(La Passeuse) - Arc-en-ciel
Le vent pernicieux ne cesse de lui rabattre les cheveux dans la figure et l'humidité ambiante les transforme en mèches collantes. Elle a beau se dégager régulièrement le visage, rien n'y fait, les bourrasques sont d'une constance qui lui fait défaut. Elle finit par lâcher prise et cherche à se concentrer sur le sentier. Car mettre un pied devant l'autre n'est pas chose aisée quand la bruine et le brouillard se conjuguent pour engluer le paysage. En désespoir de cause, elle renonce et s'assied dans l'herbe trempée, épuisée et transie. C'est toujours mieux que de se perdre. Un temps abrutie par la fatigue, elle dépose son sac à ses côtés et observe plus posément l'espace autour d'elle. Faute d'inspiration matérielle pour améliorer sa situation, elle laisse son esprit s'imprégner du nuage dans lequel elle baigne. Car c'est bien de cela qu'il s'agit : un nuage. Elle n'est plus très loin du col, et à cette altitude, un de ces paresseux marcheur d'azur a dû passer un peu trop bas et rester accroché dans la pente.
Elle entonne un air cent, mille fois répété, familier, intrinsèque, et tandis qu'une part d'elle-même savoure ces retrouvailles, une autre s'enroule autour de l'infiniment différent. Curieuse exploratrice, elle s'étend peu à peu. De la molécule unique autant que multiple au nuage immense et protéiforme en passant par la goutte ronde aux frontières souples et le ruissellement mouvant sur son visage, chaque niveau de complexité lui présente une nouvelle énergie, subtile nuance de la précédente. Ravie de cette découverte, elle danse de l'une à l'autre, goûtant sans cesse de nouvelles variations.

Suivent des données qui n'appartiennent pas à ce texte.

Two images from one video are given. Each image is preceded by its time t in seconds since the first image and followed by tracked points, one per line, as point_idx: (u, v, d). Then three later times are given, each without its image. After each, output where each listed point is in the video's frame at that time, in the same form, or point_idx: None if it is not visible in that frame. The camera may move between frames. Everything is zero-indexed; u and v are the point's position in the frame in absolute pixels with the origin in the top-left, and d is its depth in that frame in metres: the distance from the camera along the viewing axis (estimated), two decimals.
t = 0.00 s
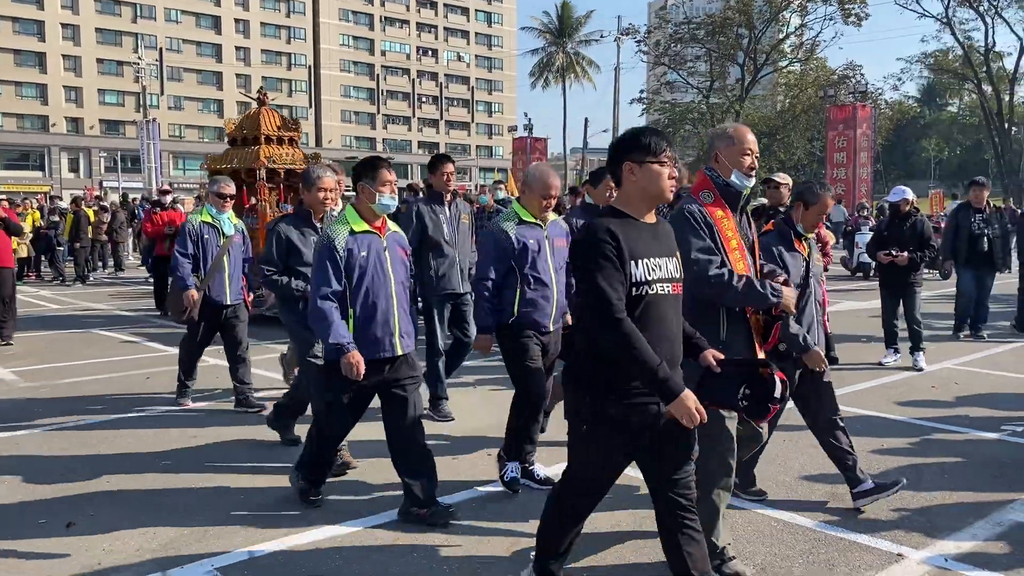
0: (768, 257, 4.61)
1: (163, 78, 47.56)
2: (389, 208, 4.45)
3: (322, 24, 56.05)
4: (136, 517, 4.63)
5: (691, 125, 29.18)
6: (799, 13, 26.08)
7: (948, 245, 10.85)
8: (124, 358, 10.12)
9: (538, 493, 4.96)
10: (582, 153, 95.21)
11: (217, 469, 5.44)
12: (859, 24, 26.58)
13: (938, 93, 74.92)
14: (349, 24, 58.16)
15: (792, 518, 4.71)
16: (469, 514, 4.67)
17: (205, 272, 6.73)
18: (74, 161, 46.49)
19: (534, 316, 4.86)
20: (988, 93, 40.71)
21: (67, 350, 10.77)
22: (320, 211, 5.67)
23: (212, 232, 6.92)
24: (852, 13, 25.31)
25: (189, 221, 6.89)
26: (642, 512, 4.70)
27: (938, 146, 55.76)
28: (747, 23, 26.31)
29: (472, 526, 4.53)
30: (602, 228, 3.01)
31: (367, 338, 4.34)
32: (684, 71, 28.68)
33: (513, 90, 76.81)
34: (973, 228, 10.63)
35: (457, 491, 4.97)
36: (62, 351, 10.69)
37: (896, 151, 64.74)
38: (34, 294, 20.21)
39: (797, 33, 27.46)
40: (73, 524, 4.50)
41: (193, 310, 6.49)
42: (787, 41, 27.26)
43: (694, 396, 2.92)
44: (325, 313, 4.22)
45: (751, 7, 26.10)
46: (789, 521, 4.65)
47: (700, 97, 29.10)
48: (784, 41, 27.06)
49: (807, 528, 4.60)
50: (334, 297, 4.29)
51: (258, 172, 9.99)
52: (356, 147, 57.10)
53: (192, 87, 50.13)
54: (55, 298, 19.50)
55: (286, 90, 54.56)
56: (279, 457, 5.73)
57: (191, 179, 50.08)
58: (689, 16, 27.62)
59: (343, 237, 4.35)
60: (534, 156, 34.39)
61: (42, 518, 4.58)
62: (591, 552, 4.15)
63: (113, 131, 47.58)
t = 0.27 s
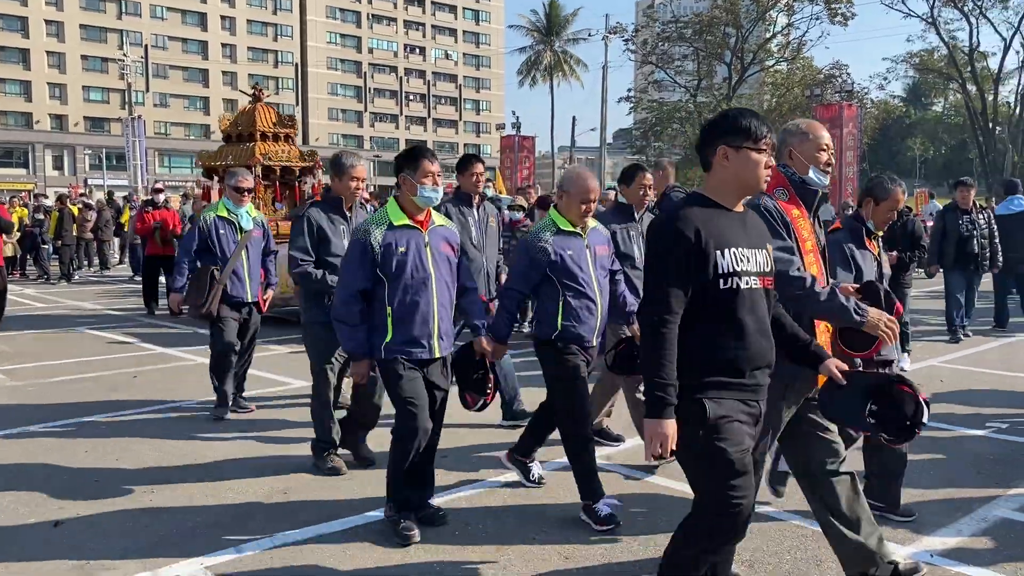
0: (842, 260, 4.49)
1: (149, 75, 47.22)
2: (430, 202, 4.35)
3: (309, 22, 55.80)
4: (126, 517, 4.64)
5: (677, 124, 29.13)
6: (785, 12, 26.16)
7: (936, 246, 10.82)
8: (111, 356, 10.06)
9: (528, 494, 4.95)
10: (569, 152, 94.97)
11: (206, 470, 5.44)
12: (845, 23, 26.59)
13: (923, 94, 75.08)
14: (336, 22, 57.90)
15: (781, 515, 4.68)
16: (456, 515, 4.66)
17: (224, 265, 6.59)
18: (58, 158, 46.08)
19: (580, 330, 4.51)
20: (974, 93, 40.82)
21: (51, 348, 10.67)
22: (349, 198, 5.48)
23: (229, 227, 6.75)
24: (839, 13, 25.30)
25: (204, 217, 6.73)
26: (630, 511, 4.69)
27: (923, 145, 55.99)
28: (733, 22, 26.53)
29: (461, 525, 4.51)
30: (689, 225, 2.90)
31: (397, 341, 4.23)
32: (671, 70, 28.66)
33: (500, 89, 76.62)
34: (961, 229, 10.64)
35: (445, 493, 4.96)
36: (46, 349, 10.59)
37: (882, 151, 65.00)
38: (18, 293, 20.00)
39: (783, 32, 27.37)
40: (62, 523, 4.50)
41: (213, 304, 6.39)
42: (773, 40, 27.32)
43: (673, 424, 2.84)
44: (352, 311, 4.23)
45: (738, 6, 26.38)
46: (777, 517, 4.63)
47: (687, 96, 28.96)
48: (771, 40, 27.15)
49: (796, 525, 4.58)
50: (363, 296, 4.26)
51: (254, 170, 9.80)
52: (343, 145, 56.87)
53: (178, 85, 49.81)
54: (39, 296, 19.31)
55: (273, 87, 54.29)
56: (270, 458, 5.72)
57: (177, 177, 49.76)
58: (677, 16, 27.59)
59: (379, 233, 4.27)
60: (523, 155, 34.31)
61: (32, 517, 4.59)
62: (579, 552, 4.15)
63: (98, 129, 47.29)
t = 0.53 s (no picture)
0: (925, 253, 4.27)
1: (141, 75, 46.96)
2: (481, 207, 3.81)
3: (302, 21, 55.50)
4: (117, 520, 4.57)
5: (671, 124, 28.92)
6: (779, 12, 25.82)
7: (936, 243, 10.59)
8: (104, 356, 9.99)
9: (521, 494, 4.85)
10: (564, 151, 94.77)
11: (198, 471, 5.37)
12: (840, 22, 26.41)
13: (916, 94, 74.97)
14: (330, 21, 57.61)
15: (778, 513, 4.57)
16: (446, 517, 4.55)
17: (244, 272, 5.94)
18: (50, 158, 45.84)
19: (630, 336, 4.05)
20: (968, 91, 40.80)
21: (42, 348, 10.56)
22: (393, 205, 5.09)
23: (248, 230, 6.08)
24: (832, 12, 25.19)
25: (221, 221, 6.04)
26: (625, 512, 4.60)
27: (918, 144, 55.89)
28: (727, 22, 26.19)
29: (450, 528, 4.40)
30: (784, 246, 2.44)
31: (447, 360, 3.70)
32: (665, 70, 28.50)
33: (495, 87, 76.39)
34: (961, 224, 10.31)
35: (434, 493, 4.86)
36: (37, 349, 10.49)
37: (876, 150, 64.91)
38: (11, 292, 19.88)
39: (777, 32, 27.12)
40: (52, 526, 4.45)
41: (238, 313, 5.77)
42: (767, 40, 27.08)
43: (723, 451, 2.50)
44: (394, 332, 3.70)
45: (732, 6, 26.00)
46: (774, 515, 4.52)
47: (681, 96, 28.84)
48: (764, 39, 26.86)
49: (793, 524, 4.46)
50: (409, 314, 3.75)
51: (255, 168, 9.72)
52: (337, 145, 56.71)
53: (171, 83, 49.57)
54: (32, 295, 19.18)
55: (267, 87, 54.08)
56: (264, 459, 5.65)
57: (170, 177, 49.61)
58: (671, 15, 27.45)
59: (428, 245, 3.73)
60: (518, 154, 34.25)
61: (22, 520, 4.53)
62: (573, 554, 4.04)
63: (90, 128, 47.09)
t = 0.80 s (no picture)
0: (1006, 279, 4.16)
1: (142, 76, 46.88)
2: (552, 197, 3.60)
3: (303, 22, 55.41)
4: (122, 518, 4.56)
5: (672, 125, 28.78)
6: (780, 13, 25.50)
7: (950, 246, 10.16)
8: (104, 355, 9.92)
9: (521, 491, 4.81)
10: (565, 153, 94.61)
11: (193, 473, 5.32)
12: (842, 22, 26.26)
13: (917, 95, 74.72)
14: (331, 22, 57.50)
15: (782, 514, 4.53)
16: (440, 519, 4.48)
17: (278, 274, 5.83)
18: (51, 159, 45.86)
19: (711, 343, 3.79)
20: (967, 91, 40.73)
21: (41, 348, 10.52)
22: (451, 197, 4.81)
23: (285, 228, 5.95)
24: (835, 13, 25.06)
25: (257, 214, 5.89)
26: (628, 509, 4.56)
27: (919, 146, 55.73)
28: (728, 23, 25.94)
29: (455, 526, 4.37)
30: (911, 232, 2.29)
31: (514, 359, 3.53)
32: (667, 70, 28.24)
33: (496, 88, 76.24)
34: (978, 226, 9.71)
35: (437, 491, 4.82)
36: (35, 349, 10.45)
37: (877, 152, 64.71)
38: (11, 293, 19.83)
39: (778, 33, 26.84)
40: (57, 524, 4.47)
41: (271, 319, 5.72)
42: (768, 41, 26.84)
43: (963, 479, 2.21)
44: (476, 325, 3.40)
45: (733, 7, 25.78)
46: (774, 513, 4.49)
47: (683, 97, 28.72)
48: (766, 41, 26.59)
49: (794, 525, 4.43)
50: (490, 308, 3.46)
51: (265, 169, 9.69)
52: (338, 146, 56.63)
53: (172, 85, 49.49)
54: (33, 296, 19.15)
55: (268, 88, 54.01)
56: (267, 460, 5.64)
57: (171, 178, 49.70)
58: (671, 16, 27.34)
59: (497, 232, 3.54)
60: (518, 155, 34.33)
61: (25, 518, 4.54)
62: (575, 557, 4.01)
63: (91, 129, 47.02)
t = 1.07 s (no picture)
0: None
1: (152, 80, 47.06)
2: (652, 207, 3.21)
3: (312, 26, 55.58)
4: (133, 517, 4.65)
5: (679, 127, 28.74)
6: (788, 15, 25.63)
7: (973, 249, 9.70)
8: (112, 358, 10.00)
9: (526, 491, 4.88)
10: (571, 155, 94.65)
11: (199, 477, 5.33)
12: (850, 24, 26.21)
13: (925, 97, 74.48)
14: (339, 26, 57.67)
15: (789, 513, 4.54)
16: (447, 521, 4.49)
17: (333, 283, 5.66)
18: (61, 162, 45.98)
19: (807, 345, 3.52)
20: (974, 92, 40.61)
21: (50, 351, 10.57)
22: (514, 211, 4.44)
23: (340, 235, 5.78)
24: (842, 14, 24.98)
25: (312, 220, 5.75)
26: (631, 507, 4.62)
27: (926, 147, 55.57)
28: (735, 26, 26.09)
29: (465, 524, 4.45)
30: None
31: (612, 383, 3.15)
32: (674, 73, 28.38)
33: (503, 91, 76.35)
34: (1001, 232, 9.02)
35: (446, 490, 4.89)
36: (45, 352, 10.51)
37: (885, 153, 64.54)
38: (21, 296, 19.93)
39: (786, 34, 27.17)
40: (69, 524, 4.55)
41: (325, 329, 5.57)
42: (776, 43, 27.15)
43: None
44: (571, 347, 3.02)
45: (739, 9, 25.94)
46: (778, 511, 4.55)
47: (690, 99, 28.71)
48: (773, 43, 26.90)
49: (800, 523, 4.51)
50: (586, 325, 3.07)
51: (285, 170, 9.71)
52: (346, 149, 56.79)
53: (182, 88, 49.66)
54: (43, 299, 19.22)
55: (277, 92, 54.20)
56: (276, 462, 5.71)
57: (180, 181, 49.88)
58: (678, 19, 27.28)
59: (594, 243, 3.13)
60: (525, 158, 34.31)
61: (38, 518, 4.63)
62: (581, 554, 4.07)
63: (101, 133, 47.19)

Et la merveille brusquement, se révèle : l'eau résonne, elle chante peu à peu avec elle l'air familier. L'eau l'accueille, reçoit sa vibration avec la joie simple d'un enfant, la tendresse d'une mère, la passion d'une amante, la pudeur d'un père. Tout entière dans une goutte démultipliée à l'infini, elle est l'eau, l'eau est elle. Présente comme jamais et totalement perdue, elle flotte dans une félicité indicible, quand survient le couronnement, qui les frappe de plein fouet : la lumière. La résonance alors s'amplifie de cette énergie nouvelle, étincelante qui d'abord étrangère vient se fondre dans la beauté qui l'attire. A son tour, elle devient elle, se met au diapason de cette vibration de la belle qui repose, en une apogée infinie.
Lorsque ses compagnons la retrouvent enfin, elle est étendue au sein d'une mare translucide. Dans le ciel presque dégagé, un nuage qui s'éloigne a peint un superbe arc-en-ciel, miroir de ses yeux grand ouverts. Son visage est transfiguré, son corps détendu flotte. Elle respire à peine et pourtant la vie en elle brille comme jamais. Elle irradie une félicité qui les laisse un moment interdits, plongés à sa suite dans cet instant de grâce.